Here's a list of apps every parent should know:
- Apple's App Store and Android's Play Store both have pages of file lockers. Apps like Secure Vault for Apple use encryption and passcodes to lock away files from prying eyes. Without the secret code, folders of photos, videos and notes can be locked away from parent's view.
- KeepSafe, another app to lock up potentially revealing photos, goes one step further. If someone tries to break-in, without the correct security code, the app captures a photo using the front-facing camera.
- Another example of a file vault is Calculator%. The app works like a regular calculator, but when your child enters period period, a hidden menu appears. Inside, users can secure files, documents, illicit photos or more from those without the code. There's even an emergency button that quickly puts the adding machine back on the screen.

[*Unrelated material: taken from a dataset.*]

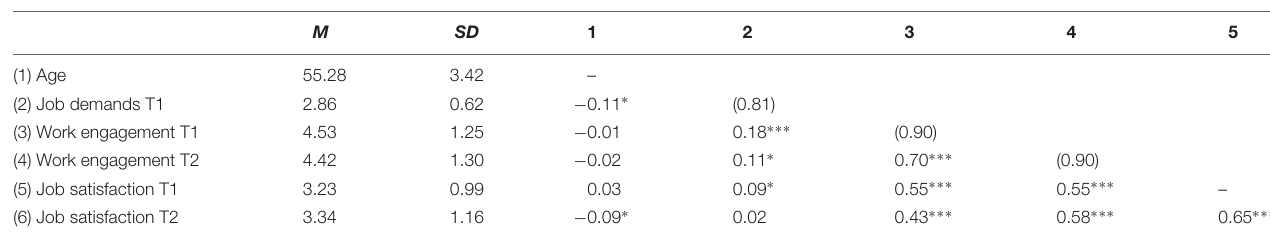
TABLE 1 | Mean, standard deviation, reliabilities (in brackets), and correlations between variables. M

- ASKfm is a social networking app gaining traction. Users ask questions and receive back anonymous replies. This often results in bullying and has led to numerous cases of suicide. The app's owners have promised to help prevent bullying.
- Snapchat is perhaps the most popular. The photo and video-sharing app caught the attention of many parents when it was released a few years ago. Taking a photo, adding a caption, graphics, and then sharing with your friends for a few seconds. While the app does delete the photos, screenshots can be taken and photos a child thought was private, may not be.

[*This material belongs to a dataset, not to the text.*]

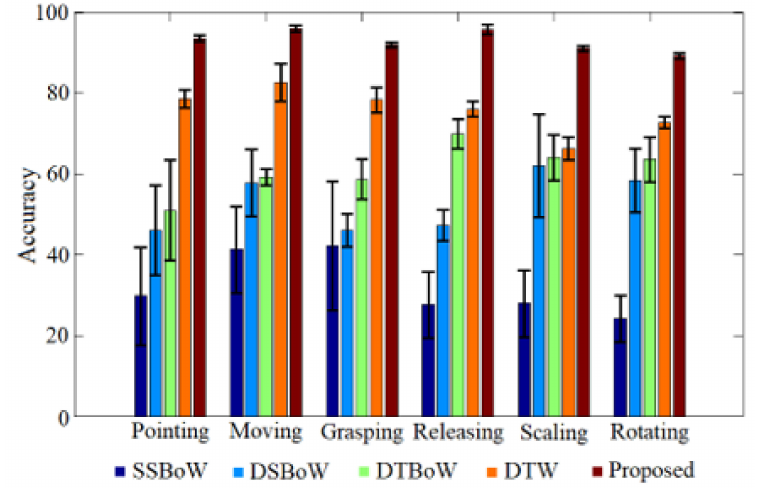
Figure 16. Accuracy of action boundary segmentation on HoloLens ARAAT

- LINE is a fast-growing messaging app capable of sharing photos and video as well as free texting and video chat. Among the dangers for parents, this app includes various in-app purchases that may lead to surprises on a parent's credit card. The app suggests you need parental permission, but doesn't verify.
- kik. has become an instant messaging app for sexting. Without authentication or parental controls, users can hide behind the app lying about their identity, age or location.
- BurnNote is a messaging app where users exchange super secret messages. The feature to send links to any user, even if not using the app, may cause curious recipients to get trapped in the app.
Messaging apps generally promise photos, text, or videos are deleted after viewed by the recipient. Unfortunately, there's just no way to guarantee all messages are completely removed.
Many smartphone apps bring danger. Parents should spend some time familiarizing themselves with the apps to avoid surprises or child bullying.